As president of Liberal Judaism, I share the appreciation of so many within our community, and far beyond, for the life and work and personality of Lord Rabbi Jonathan Sacks.
He brought so much recognition to – and respect for – Anglo-Jewry through his erudition, his broadcasting and lectures.
His intellectual contribution to modern Orthodox Judaism was immense and his wisdom and writings were appreciated by Jews and non-Jews across the spectrum of religious belief and within the secular academic world.
Who could not be impressed by the erudition, humour, good sense and Jewish warmth that came over in his regular Thought For the Day broadcasts? His lectures were easy to follow, full of information and thought-provoking. His articles and commentaries were invariably interesting, often with an idea on which to base a sermon or a discussion. His ability to bring classical or modern Jewish quotations, or reference to a very wide range of literature, to a talk on contemporary social issues was impressive.
His books were valuable additions to modern Jewish thought and were rightly admired by the general public.
One of his early books brought a certain disenchantment to the Progressive Jewish community.
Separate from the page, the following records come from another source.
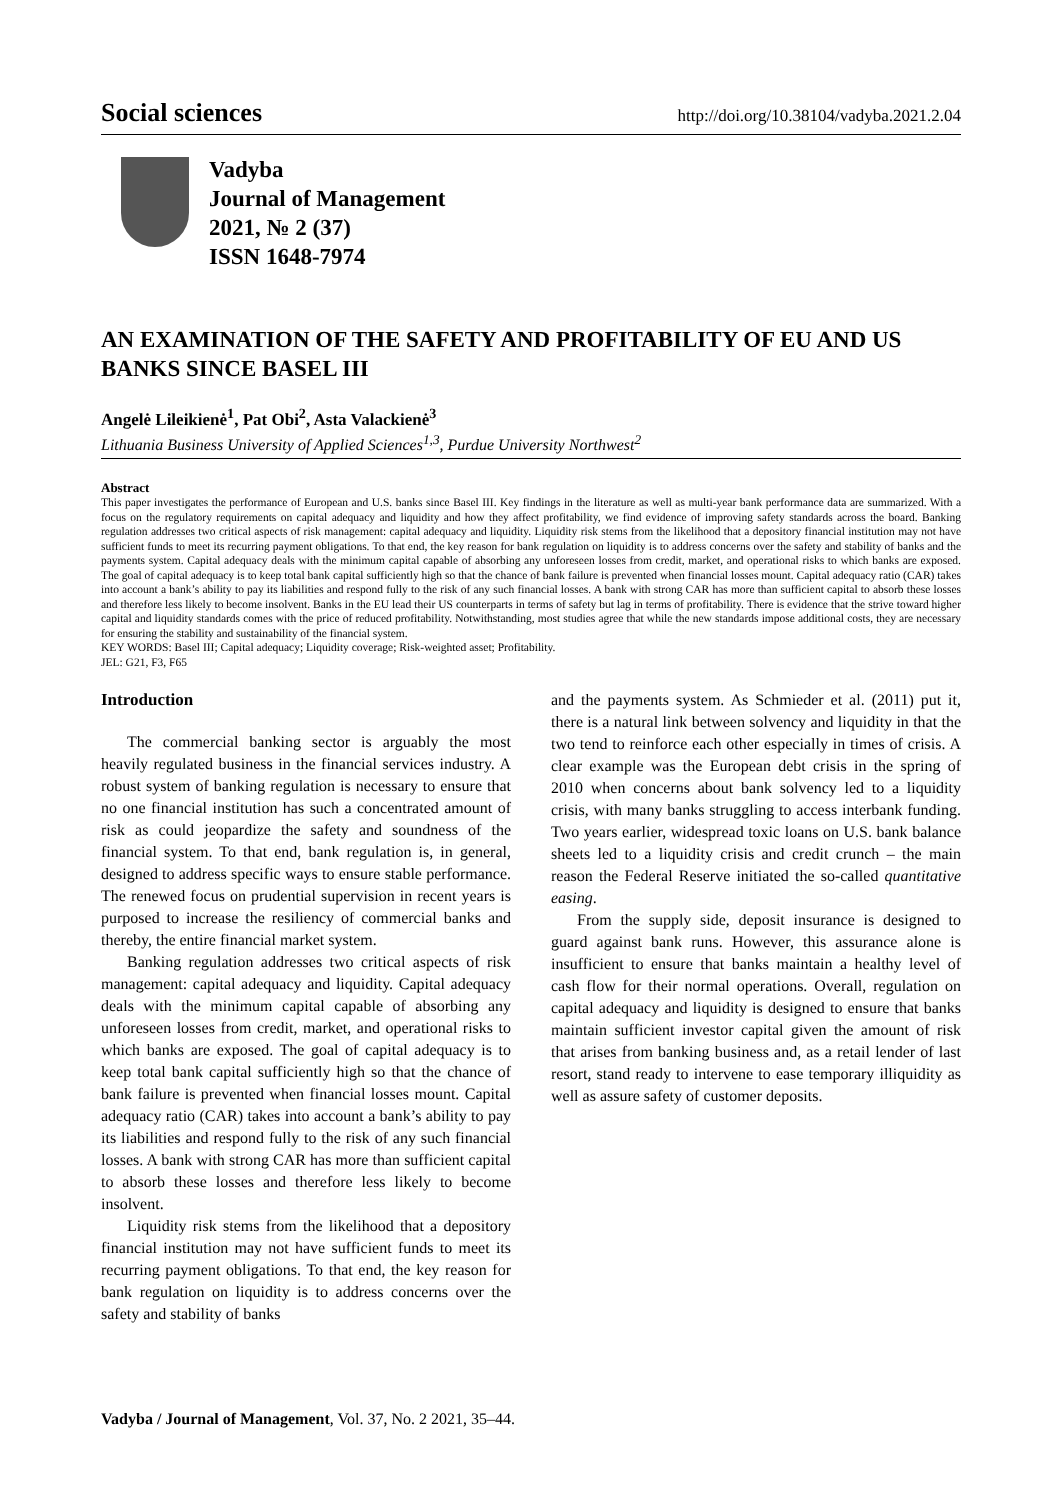Social sciences http://doi.org/10.38104/vadyba.2021.2.04
Vadyba
Journal of Management
2021, № 2 (37)
ISSN 1648-7974
AN EXAMINATION OF THE SAFETY AND PROFITABILITY OF EU AND US BANKS SINCE BASEL III
Angelė Lileikienė<sup>1</sup>, Pat Obi<sup>2</sup>, Asta Valackienė<sup>3</sup>
Lithuania Business University of Applied Sciences<sup>1,3</sup>, Purdue University Northwest<sup>2</sup>
Abstract
This paper investigates the performance of European and U.S. banks since Basel III. Key findings in the literature as well as multi-year bank performance data are summarized. With a focus on the regulatory requirements on capital adequacy and liquidity and how they affect profitability, we find evidence of improving safety standards across the board. Banking regulation addresses two critical aspects of risk management: capital adequacy and liquidity. Liquidity risk stems from the likelihood that a depository financial institution may not have sufficient funds to meet its recurring payment obligations. To that end, the key reason for bank regulation on liquidity is to address concerns over the safety and stability of banks and the payments system. Capital adequacy deals with the minimum capital capable of absorbing any unforeseen losses from credit, market, and operational risks to which banks are exposed. The goal of capital adequacy is to keep total bank capital sufficiently high so that the chance of bank failure is prevented when financial losses mount. Capital adequacy ratio (CAR) takes into account a bank’s ability to pay its liabilities and respond fully to the risk of any such financial losses. A bank with strong CAR has more than sufficient capital to absorb these losses and therefore less likely to become insolvent. Banks in the EU lead their US counterparts in terms of safety but lag in terms of profitability. There is evidence that the strive toward higher capital and liquidity standards comes with the price of reduced profitability. Notwithstanding, most studies agree that while the new standards impose additional costs, they are necessary for ensuring the stability and sustainability of the financial system.
KEY WORDS: Basel III; Capital adequacy; Liquidity coverage; Risk-weighted asset; Profitability.
JEL: G21, F3, F65
Introduction
The commercial banking sector is arguably the most heavily regulated business in the financial services industry. A robust system of banking regulation is necessary to ensure that no one financial institution has such a concentrated amount of risk as could jeopardize the safety and soundness of the financial system. To that end, bank regulation is, in general, designed to address specific ways to ensure stable performance. The renewed focus on prudential supervision in recent years is purposed to increase the resiliency of commercial banks and thereby, the entire financial market system.
Banking regulation addresses two critical aspects of risk management: capital adequacy and liquidity. Capital adequacy deals with the minimum capital capable of absorbing any unforeseen losses from credit, market, and operational risks to which banks are exposed. The goal of capital adequacy is to keep total bank capital sufficiently high so that the chance of bank failure is prevented when financial losses mount. Capital adequacy ratio (CAR) takes into account a bank’s ability to pay its liabilities and respond fully to the risk of any such financial losses. A bank with strong CAR has more than sufficient capital to absorb these losses and therefore less likely to become insolvent.
Liquidity risk stems from the likelihood that a depository financial institution may not have sufficient funds to meet its recurring payment obligations. To that end, the key reason for bank regulation on liquidity is to address concerns over the safety and stability of banks
and the payments system. As Schmieder et al. (2011) put it, there is a natural link between solvency and liquidity in that the two tend to reinforce each other especially in times of crisis. A clear example was the European debt crisis in the spring of 2010 when concerns about bank solvency led to a liquidity crisis, with many banks struggling to access interbank funding. Two years earlier, widespread toxic loans on U.S. bank balance sheets led to a liquidity crisis and credit crunch – the main reason the Federal Reserve initiated the so-called quantitative easing.
From the supply side, deposit insurance is designed to guard against bank runs. However, this assurance alone is insufficient to ensure that banks maintain a healthy level of cash flow for their normal operations. Overall, regulation on capital adequacy and liquidity is designed to ensure that banks maintain sufficient investor capital given the amount of risk that arises from banking business and, as a retail lender of last resort, stand ready to intervene to ease temporary illiquidity as well as assure safety of customer deposits.
Vadyba / Journal of Management, Vol. 37, No. 2 2021, 35–44.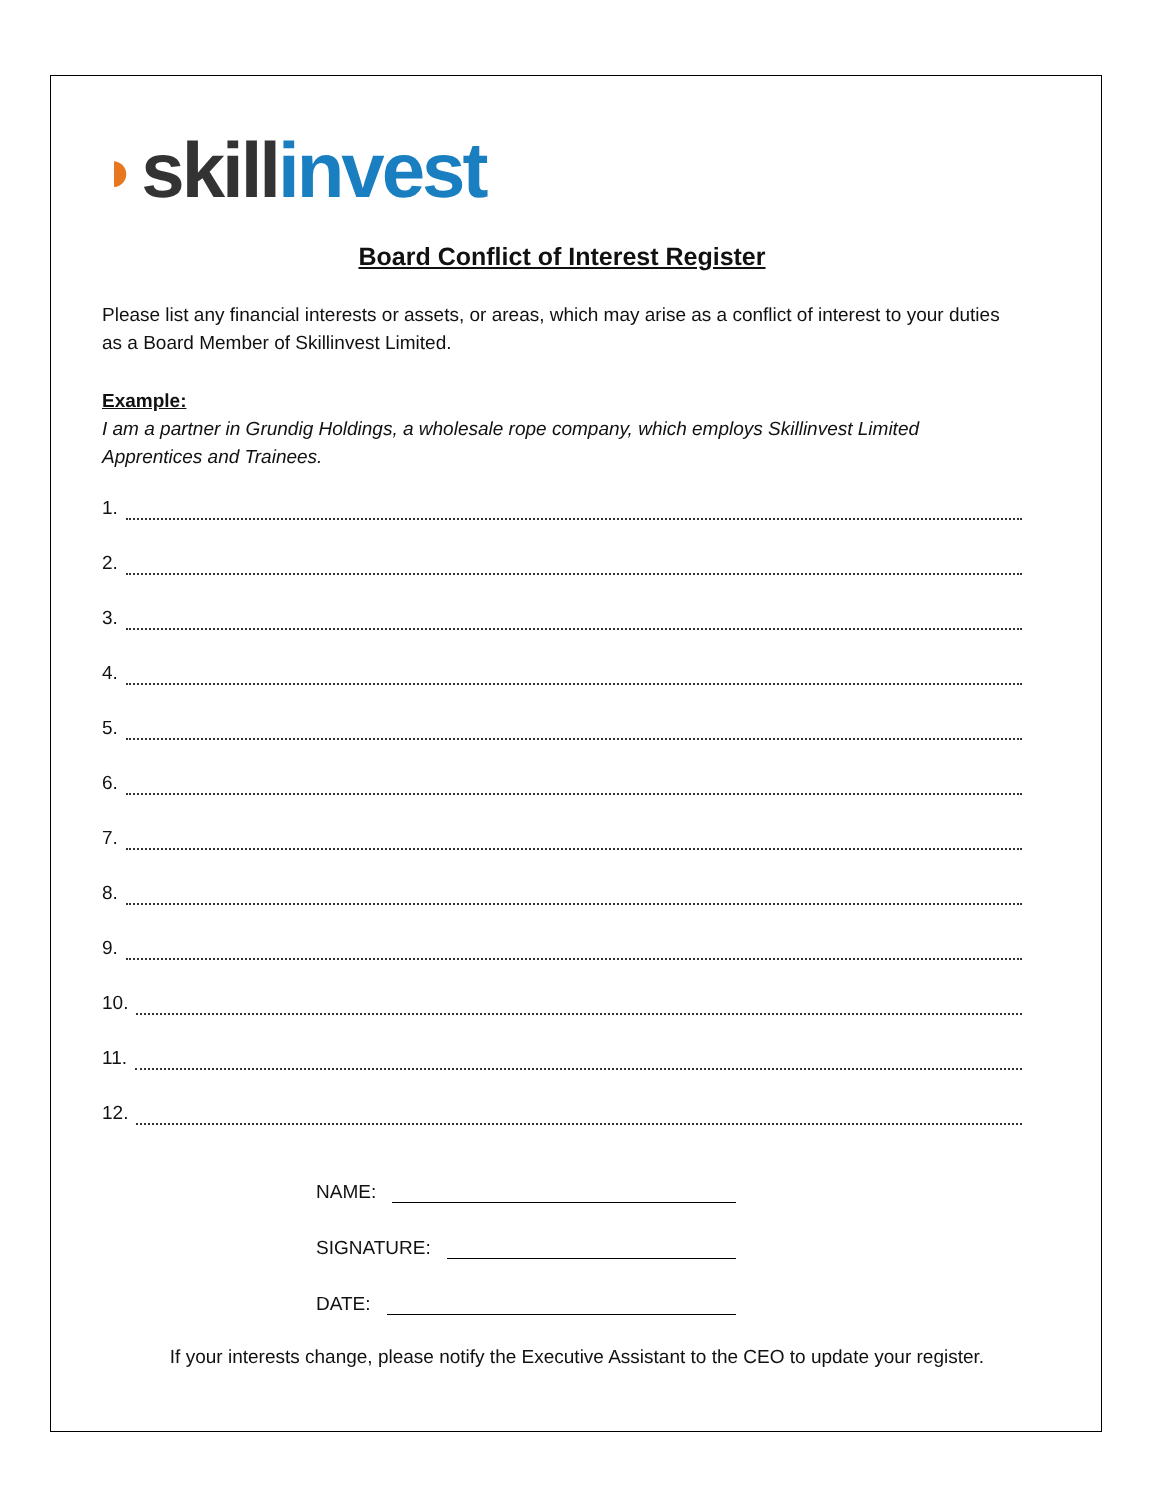◗ skill invest
Board Conflict of Interest Register
Please list any financial interests or assets, or areas, which may arise as a conflict of interest to your duties as a Board Member of Skillinvest Limited.
Example:
I am a partner in Grundig Holdings, a wholesale rope company, which employs Skillinvest Limited Apprentices and Trainees.
1.
2.
3.
4.
5.
6.
7.
8.
9.
10.
11.
12.
NAME:
SIGNATURE:
DATE:
If your interests change, please notify the Executive Assistant to the CEO to update your register.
The Dignity of Difference was quite rightly praised for its inclusivity, but then we thought – if so open to the truth and validity of other faiths, what about Liberal Judaism?
We are not so different, but did not seem to have a place in his thinking. Of course, he also got into trouble for this book from the Charedi community. It’s not easy being a Chief Rabbi in the modern world.
I recall joining him at interfaith gatherings and seeing the respect shown to him and the easy way he mixed in company. The great and the good had great respect for him and his congregants adored him. On a personal level, he was always friendly and collegial towards me. I recall several occasions when his quit wit and jokes brought peals of laughter from the congregation or audience.
He was an intellectual giant, but with a human face. He brought so much to the Jewish and non-Jewish world – he will be greatly missed, above all by his wife and constant supporter, Elaine, and by his family.